The globular fragment of adiponectin (gAcrp30) and resistin exert mutually antagonistic effects on accumulation of macrophage triglyceride mass, with the highest concentration of gAcrp30 (500 ng/ml) fully antagonising the action of resistin (50 ng/ml) but itself inducing significant increases (28.6%) in triglyceride accumulation (Fig. 1c). The mechanism(s) underlying these effects is not established but is worthy of further investigation. Addition of the AMP kinase activator AICAR (1.0 mmol/l) also significantly antagonised the effects of resistin on triglyceride accumulation, but did not itself alter macrophage triglyceride mass (Fig. 1c).

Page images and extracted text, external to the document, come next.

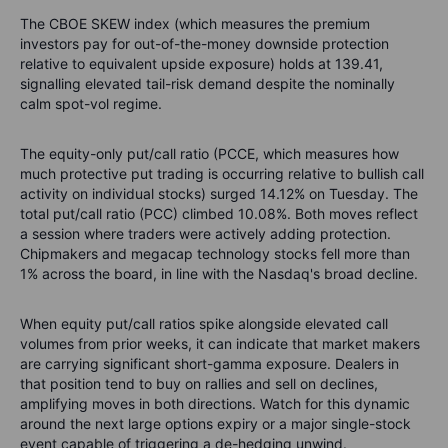
The CBOE SKEW index (which measures the premium
investors pay for out-of-the-money downside protection
relative to equivalent upside exposure) holds at 139.41,
signalling elevated tail-risk demand despite the nominally
calm spot-vol regime.
The equity-only put/call ratio (PCCE, which measures how
much protective put trading is occurring relative to bullish call
activity on individual stocks) surged 14.12% on Tuesday. The
total put/call ratio (PCC) climbed 10.08%. Both moves reflect
a session where traders were actively adding protection.
Chipmakers and megacap technology stocks fell more than
1% across the board, in line with the Nasdaq's broad decline.
When equity put/call ratios spike alongside elevated call
volumes from prior weeks, it can indicate that market makers
are carrying significant short-gamma exposure. Dealers in
that position tend to buy on rallies and sell on declines,
amplifying moves in both directions. Watch for this dynamic
around the next large options expiry or a major single-stock
event capable of triggering a de-hedging unwind.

In summary, we report that resistin, in the absence of native or modified lipoproteins, can induce increases in cholesterol and triglyceride cellular mass in human (THP-1) macrophages. Significantly, resistin causes glucose-dependent triglyceride accumulation by THP-1 macrophages, which does not occur in the absence of this cytokine. gAcrp30 and AICAR, which are established activators of 5′-AMP activated protein kinase, inhibit triglyceride accumulation due to resistin. The significance of these findings in vivo remains to be proven, particularly since our report describes the effects of resistin only under serum-free tissue culture conditions. Nevertheless, our results suggest that resistin may contribute not only to arterial inflammation, but to macrophage accumulation of cholesterol and triglycerides  and the marked acceleration of atherogenesis and coronary heart disease in individuals with type 2 diabetes mellitus.
We gratefully acknowledge the support of Diabetes UK project grant BDA:RD04/0002871.